(Transmitted from the Gods) Hokusai Sketches (Denshin kaishu Hokusai manga), vol.12
- Date:
- 1834
- Medium:
- Source:
- Victoria and Albert Museum
Description
(Transmitted from the Gods) Hokusai Sketches (Denshin kaishu Hokusai manga), volume 12, published in 1834, is one of the later instalments of Katsushika Hokusai's vast illustrated compendium known today as the Hokusai Manga. Issued in fifteen volumes between 1814 and 1878, the series collected thousands of pen and brush sketches reproduced as ukiyo-e prints on inexpensive paper, intended as a study manual for students of painting and design. The full title invokes a tradition in which artistic skill is gifted directly from the divine, signalling Hokusai's pride in his own draughtsmanship. Volume 12 continues the encyclopedic ambition of earlier volumes, presenting figures, animals, landscapes, weather effects, mythological creatures and ordinary tradespeople in dense composite pages that mix the comic, the technical and the sublime.
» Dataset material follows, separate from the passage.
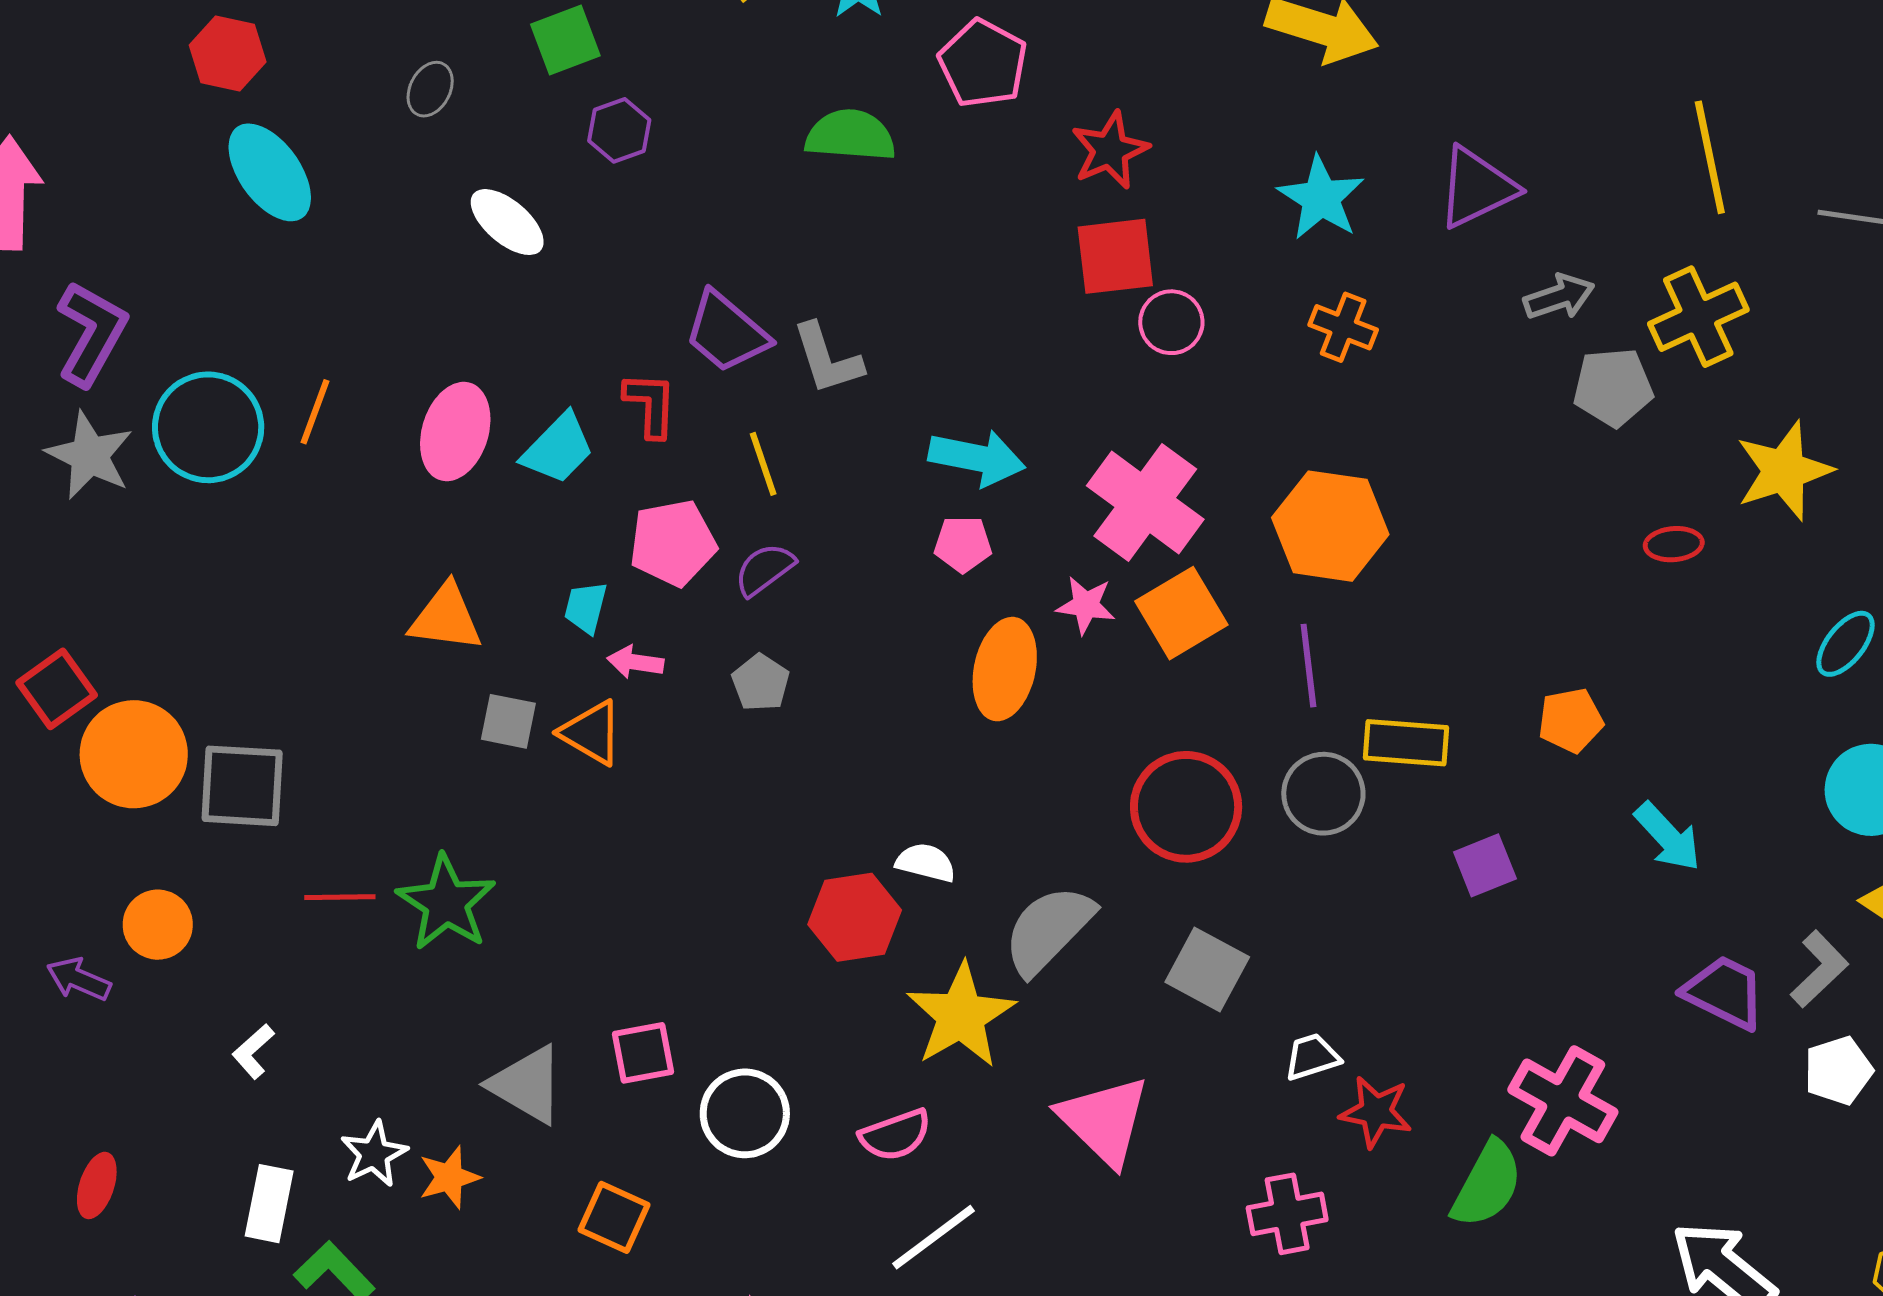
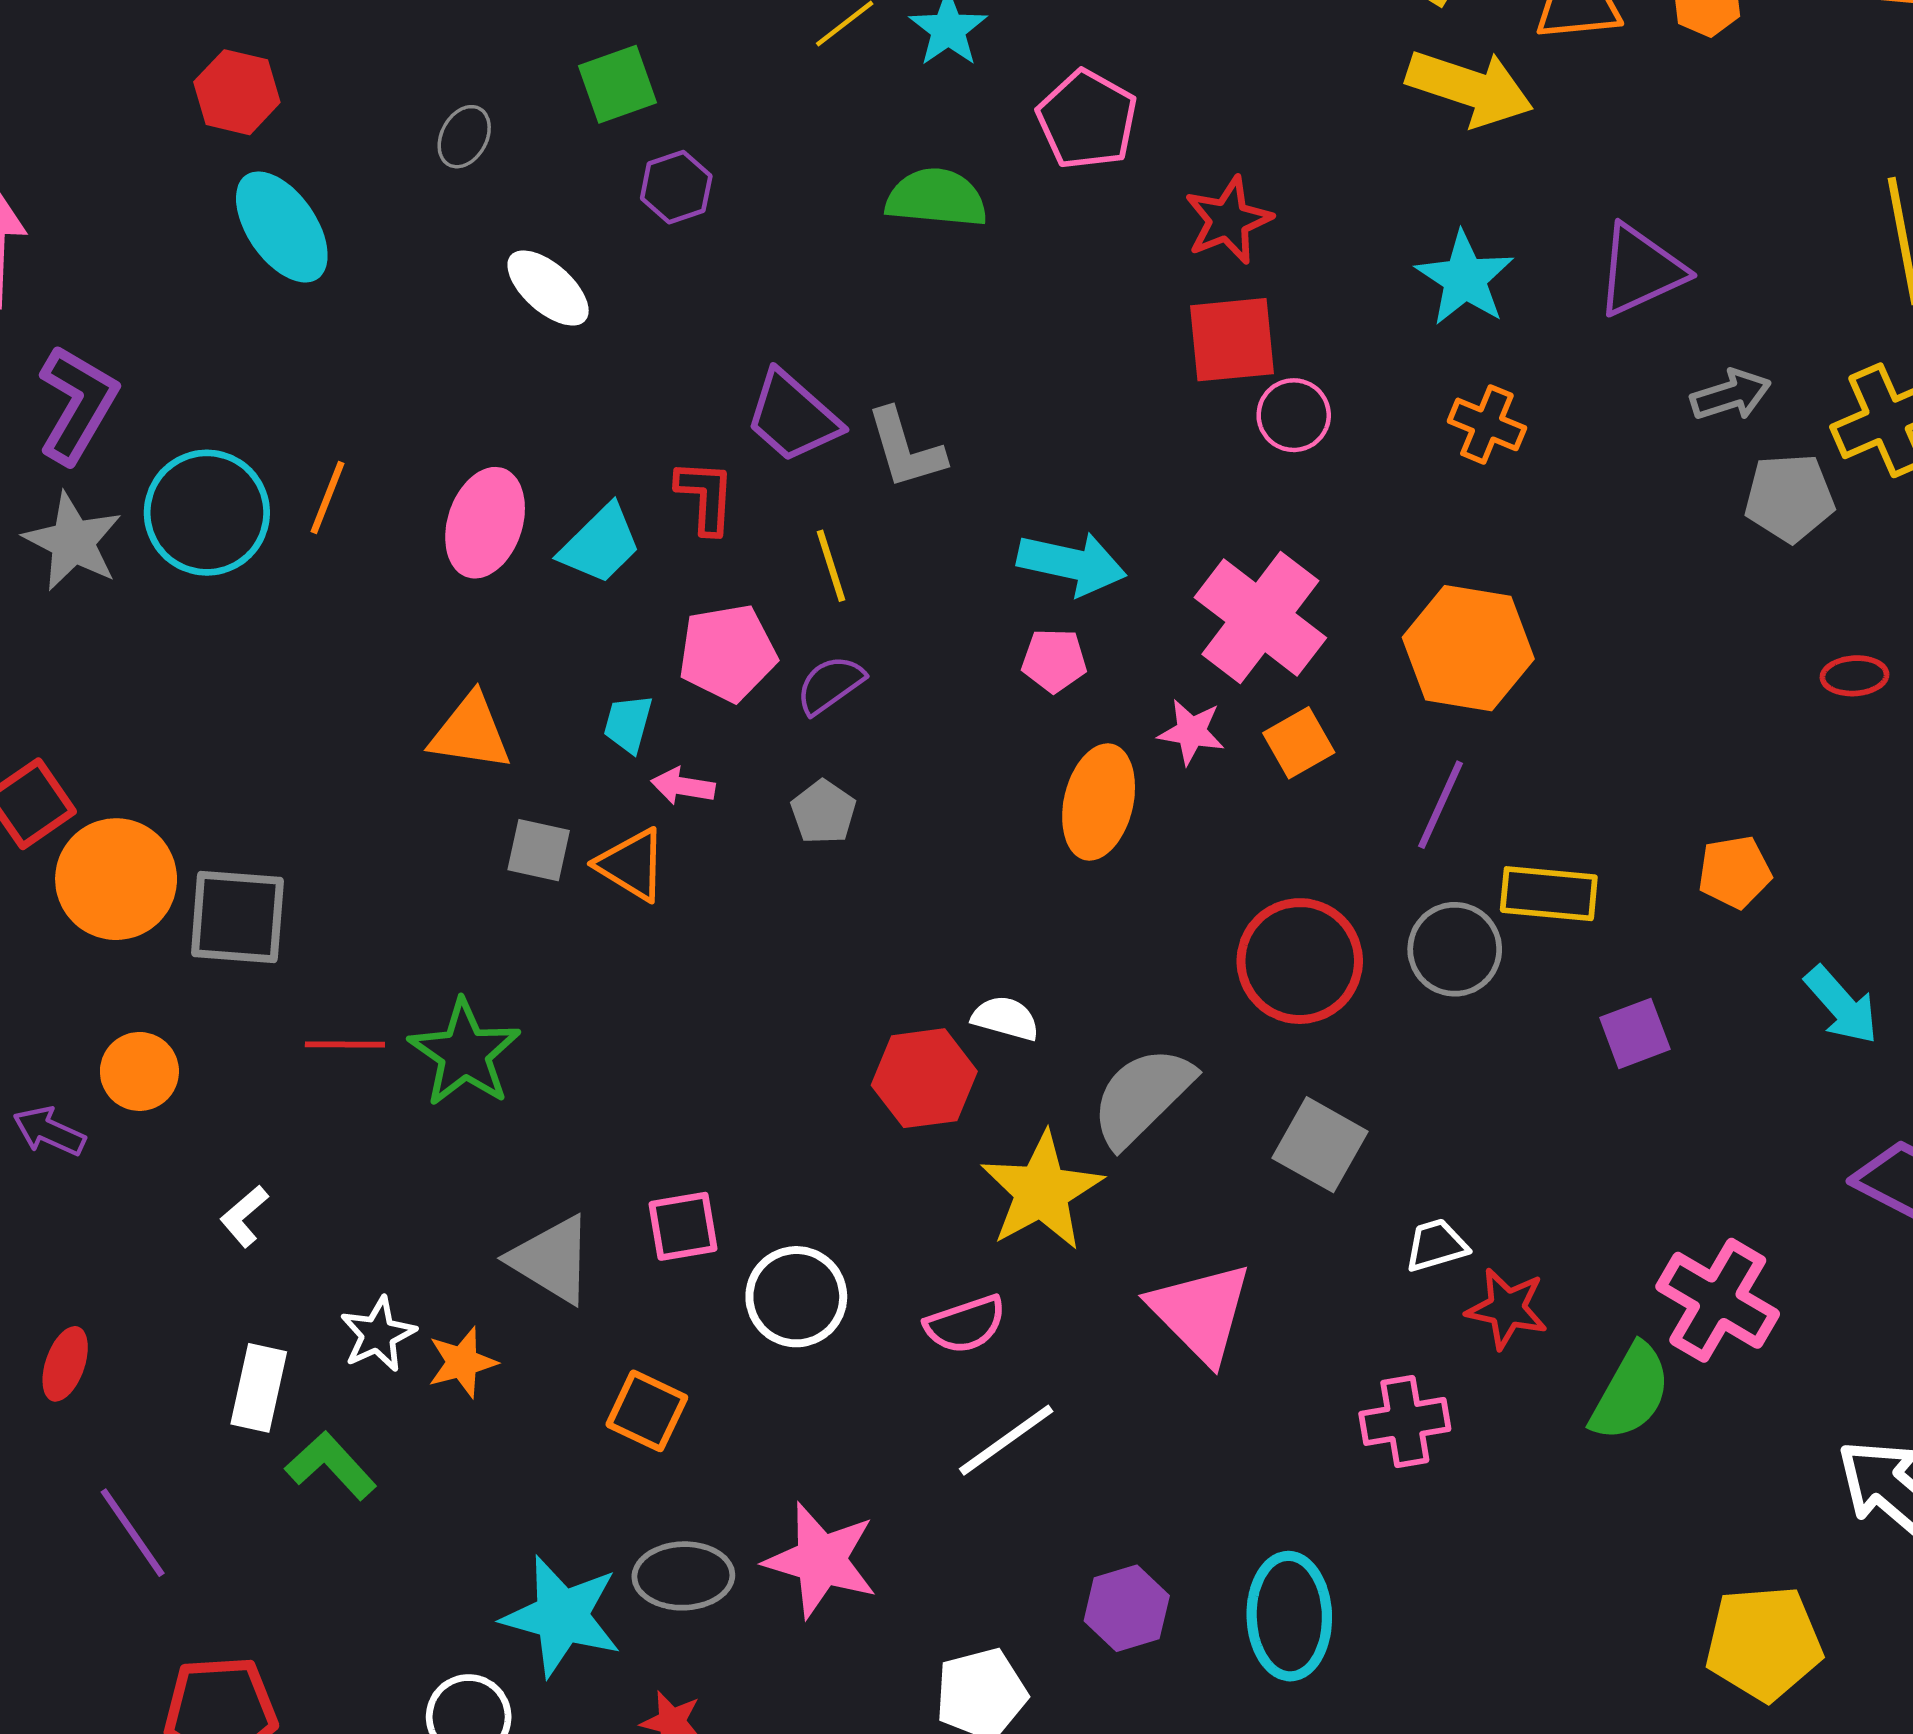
orange square: (1181, 613) -> (1299, 743), size x0.7
purple line: (1308, 666) -> (1441, 805), turned 30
The Victoria and Albert Museum preserves a complete or near-complete set of the Hokusai Manga, allowing scholars to study the evolution of the artist's line over more than two decades. As a publication, the manga differs from a single ukiyo-e print in its primary intent as a model book, yet its visual influence on European artists encountering Japanese art in the second half of the nineteenth century was immense. The volumes circulated widely as wrapping for export ceramics and were among the first images of Japanese popular art to reach Paris. Within Edo ukiyo-e, the manga represents Hokusai's commitment to drawing as a universal practice.